In Jenson’s book, The Gravity of Sin, he also points to Luther’s core continuity with Augustine. In this Jenson features the way both men spoke of human sin as the soul “curving in on itself”—in Latin, homo incurvatus in se. This differed from the widely held view of sin as “trespass” or “violating God’s will.” For those in the Augustinian-affective tradition the behavioral definition of “trespass” overlooks the underlying motivation of sin: proud self-love. Like a doctor who looks beyond presenting issues to an actual disease. And that disease is the fallen human’s instinct to be self-focused—to mistakenly see personal spiritual efforts to become good as crucial for salvation. The Augustinian corrective transformed Sibbes’ ministry in the seventeenth century and also shaped Jonathan Edwards’ theology of sin and salvation in the eighteenth century.
These brief snippets aren’t enough, I’m sure, to convince anyone to shift his or her own reading of salvation after living long with a more disaffected, juridical, and behavioral faith.

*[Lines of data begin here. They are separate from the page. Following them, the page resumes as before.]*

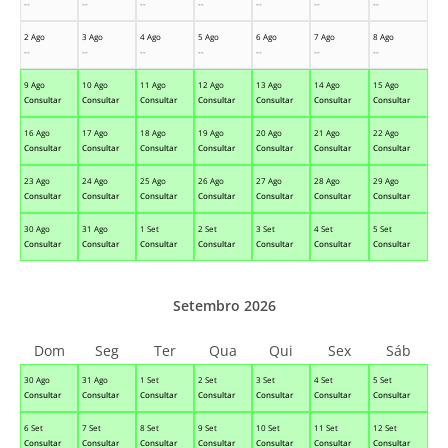
--
--
--
--
--
--
--
2 Ago
3 Ago
4 Ago
5 Ago
6 Ago
7 Ago
8 Ago
--
--
--
--
--
--
--
9 Ago
10 Ago
11 Ago
12 Ago
13 Ago
14 Ago
15 Ago
Consultar
Consultar
Consultar
Consultar
Consultar
Consultar
Consultar
16 Ago
17 Ago
18 Ago
19 Ago
20 Ago
21 Ago
22 Ago
Consultar
Consultar
Consultar
Consultar
Consultar
Consultar
Consultar
23 Ago
24 Ago
25 Ago
26 Ago
27 Ago
28 Ago
29 Ago
Consultar
Consultar
Consultar
Consultar
Consultar
Consultar
Consultar
30 Ago
31 Ago
1 Set
2 Set
3 Set
4 Set
5 Set
Consultar
Consultar
Consultar
Consultar
Consultar
Consultar
Consultar
Setembro 2026
Dom
Seg
Ter
Qua
Qui
Sex
Sáb
30 Ago
31 Ago
1 Set
2 Set
3 Set
4 Set
5 Set
Consultar
Consultar
Consultar
Consultar
Consultar
Consultar
Consultar
6 Set
7 Set
8 Set
9 Set
10 Set
11 Set
12 Set
Consultar
Consultar
Consultar
Consultar
Consultar
Consultar
Consultar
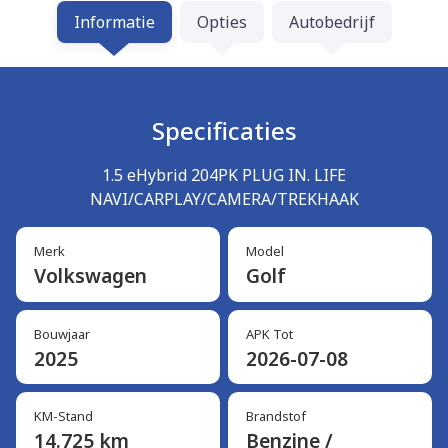
Informatie
Opties
Autobedrijf
Specificaties
1.5 eHybrid 204PK PLUG IN. LIFE
NAVI/CARPLAY/CAMERA/TREKHAAK
Merk
Model
Volkswagen
Golf
Bouwjaar
APK Tot
2025
2026-07-08
KM-Stand
Brandstof
14.725 km
Benzine /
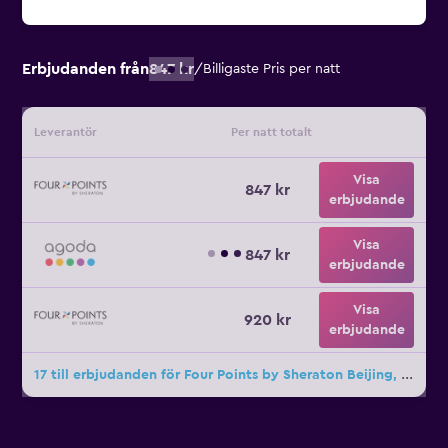
Erbjudanden från
847 kr
/
Billigaste Pris per natt
Leverantör
Per natt totalt
Visa
847 kr
erbjudande
Visa
847 kr
erbjudande
Visa
920 kr
erbjudande
17 till erbjudanden för Four Points by Sheraton Beijing, Haidian Hotel & Serviced Apartments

Or, for Roman Catholics, with a sacramental, versus a Spirit-in-us, view of grace. But these books at least offer the chance to invite readers to see a problem. Whatever “faith” we grew up with is not shared as a church-wide consensus: ongoing debates are still in play. And in sorting the options what we find in Augustine’s affective and experience-based faith is profoundly biblical and personally compelling. Heartfelt!
If Augustine is right, then we all need the Spirit to break the power of Adam’s unwelcome gift: the self-fixating “gravity of sin.” It only comes by God’s love poured out in our hearts. The Spirit is not reluctant to do this if we ask. What’s more, if we do ask him it’s only because he’s already drawing us to experience God’s love in Christ.
Or, as I love to say with Augustine, “O, taste and see, the Lord is good!”